**Формулировка задания:** Продолжите фрагмент о Л. П. Карсавине и доносе на него, начав сразу после его последней строки.

**Фрагмент:**
Эта последовательная и твердо проводящаяся линия исходит от ЖУГЖДЫ…
В состоявшейся беседе, происходившей на квартире КАРСАВИНА, последний, определяя состояние дел в Вильнюсском Госуниверситете, заявил, что состав профессоров не отвечает даже минимальным требованиям высшего учебного заведения. Он указал, что Наркомпрос грубо и неумело проводит в профессора людей, который явно не доросли до профессорского звания. В пример КАРСАВИН привел БАЛЬДЖЮСА.
БАЛЬДЖЮСА КАРСАВИН охарактеризовал как человека невежественного, несоответствующего званию доцента[17].
После того, как при первой встрече Карсавин уклонился от сотрудничества, офицер стал докучать его посещениями. При этом майор все настойчивее требовал сведения о конкретных людях и продолжил всячески запугивать. Как можно понять по тексту доноса, Карсавин попытался вывернуться из щекотливого положения, и решил задеть самолюбие офицера, чтобы отбить у того охоту для «доверительных» встреч. При очередном посещении Лев Платонович в глаза заявил своему визитеру:
«Я хорошо понимаю необходимость помогать органам государственной безопасности и как русский человек сам чувствую эту обязанность, в особенности в обстановке военного времени, но я не могу превратиться в сексота, в агентишку. Я готов помочь чем и как могу, но в таком случае мне хотелось бы иметь дело с человеком, который бы меня понимал. Все советские люди должны бороться с врагом и помогать органам и я недумаю отказываться помогать, но это нужно делать толково»[18].
ДАЛЕЕ С ПОЛНЫМ ТЕКСТОМ МОЖНО ОЗНАКОМИТЬСЯ В
журнале Вестник РГГУ: «Философия, социология, искусствоведение» № 4, часть 2 за 2023 г.
ПРИМЕЧАНИЯК ДАННОЙ ЧАСТИ ТЕКСТА:
[1] Пример таких фантазий легко обнаружить в Сети в многократной растиражированной статье «Русский философ в Литве: A CASE STUDY. Как становятся «Литовским Платоном». В ней среди прочего собраны «свидетельств очевидцев», густо замешанные на капризах памяти и романтической загрунтовкой образа Карсавина вкупе с очевидной идеализацией литовского периода его жизни. По-человечески понятно желание уважаемого автора сохранить хоть какие-то живые воспоминания, но большинство их, к сожалению, приходится относить к жанру личных литературного творчества на основе слухов и множественных пересказов. См. Хоружий С. С. Русский философ в Литве: a case study. // Русский мiръ. 2008. N 1. С. 188 – 201.
[2] Сеземан Георгий Васильевич (1945-2022), советский, литовский химик-технолог, кандидат хим. наук.

**Исследуемые данные:**
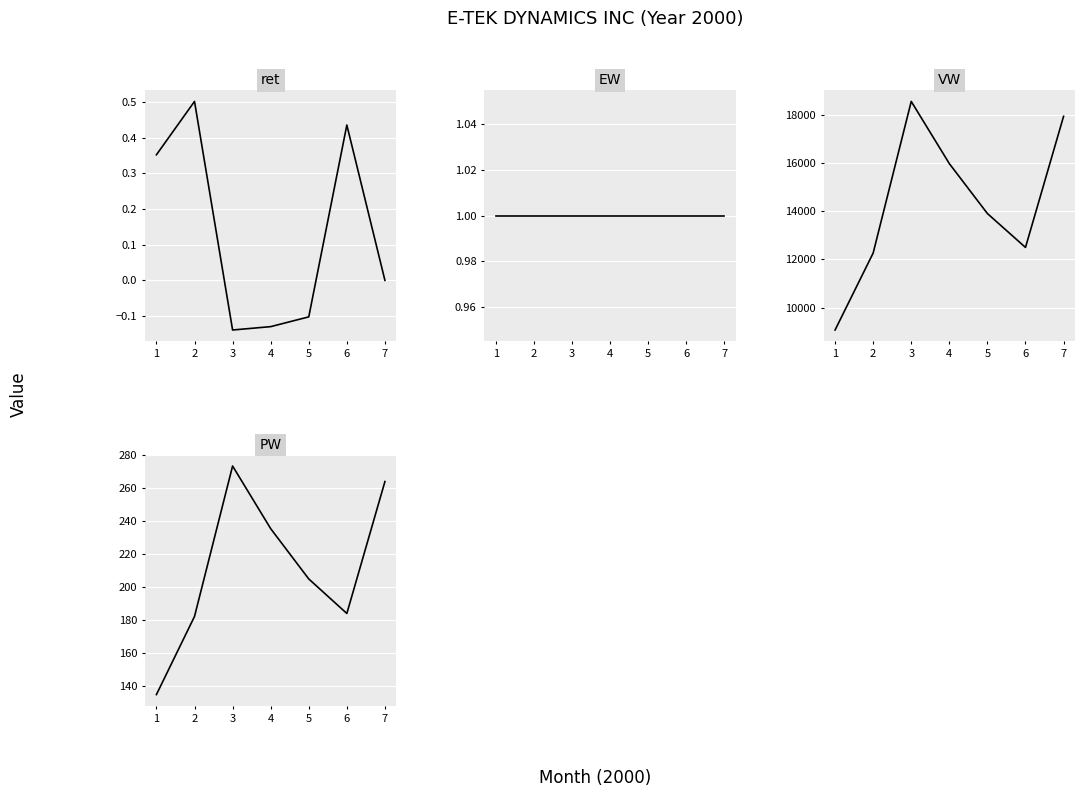

True or false: PW and ret intersect in this chart.

False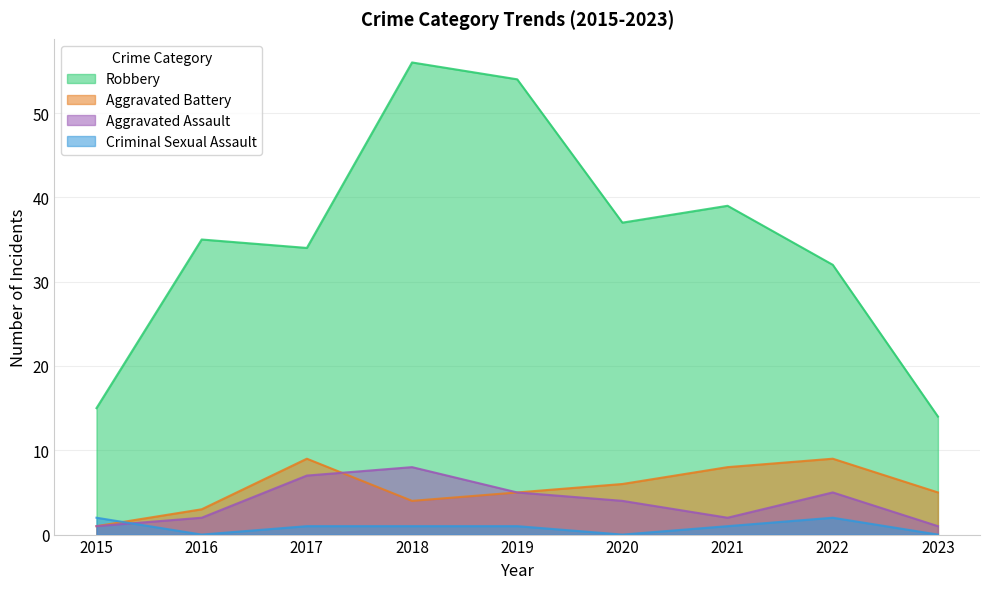

What is the sum of all Robbery values?

316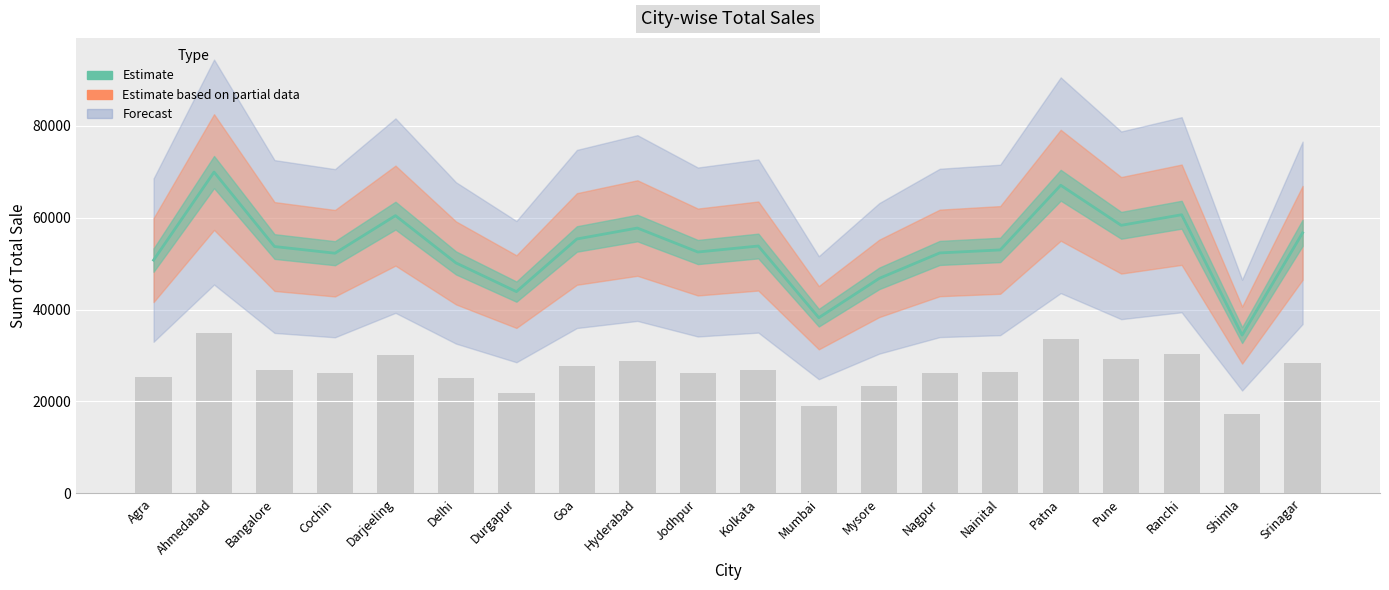

Reading left to right, transcribe all the data shown in this chart.

Agra=50749	Ahmedabad=69897	Bangalore=53701	Cochin=52248	Darjeeling=60423	Delhi=50139	Durgapur=43893	Goa=55345	Hyderabad=57723	Jodhpur=52509	Kolkata=53814	Mumbai=38220	Mysore=46780	Nagpur=52310	Nainital=52962	Patna=67030	Pune=58316	Ranchi=60618	Shimla=34437	Srinagar=56677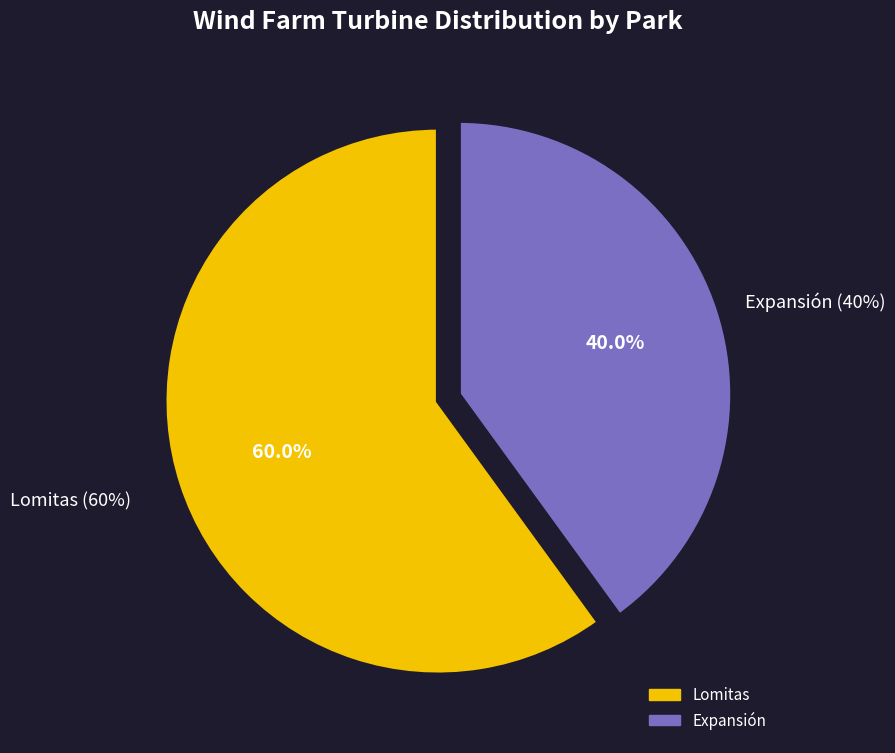

To the nearest percent, what percentage of the pie is Lomitas?

60%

**Поле ответа:**
[3] Сеземан Василий Эмильевич (1884–1963), философ, публицист. В 1909 г. выпускник Санкт-Петербургского университета, где сдружился с Николаем Гартманом (1882-1950). В 1909 г. командирован в Германию, изучал философию в Марбурге и Берлине. С 1913 г. приват-доцент Петербургского университета. В 1921 г. эмигрировал в Финляндию, с 1922 г. жил в Германии, с 1923 г. по приглашению работал в Каунасском университете, с 1940 г. профессор Вильнюсского университета. Сотрудничал с евразийцами, регулярно участвовал в евразийских изданиях, в том числе под псевдонимом В. Чухнин. В 1946–1947 гг. оказывал материальную помощь Савицкому, находящемуся в заключении. В 1947 г. оформил советское гражданство. В 1950 г. арестован приговорен к 15 годам заключения. В 1956 г. освобожден, в 1958 г. реабилитирован. До самой смерти преподавал логику и эстетику в Вильнюсском университете.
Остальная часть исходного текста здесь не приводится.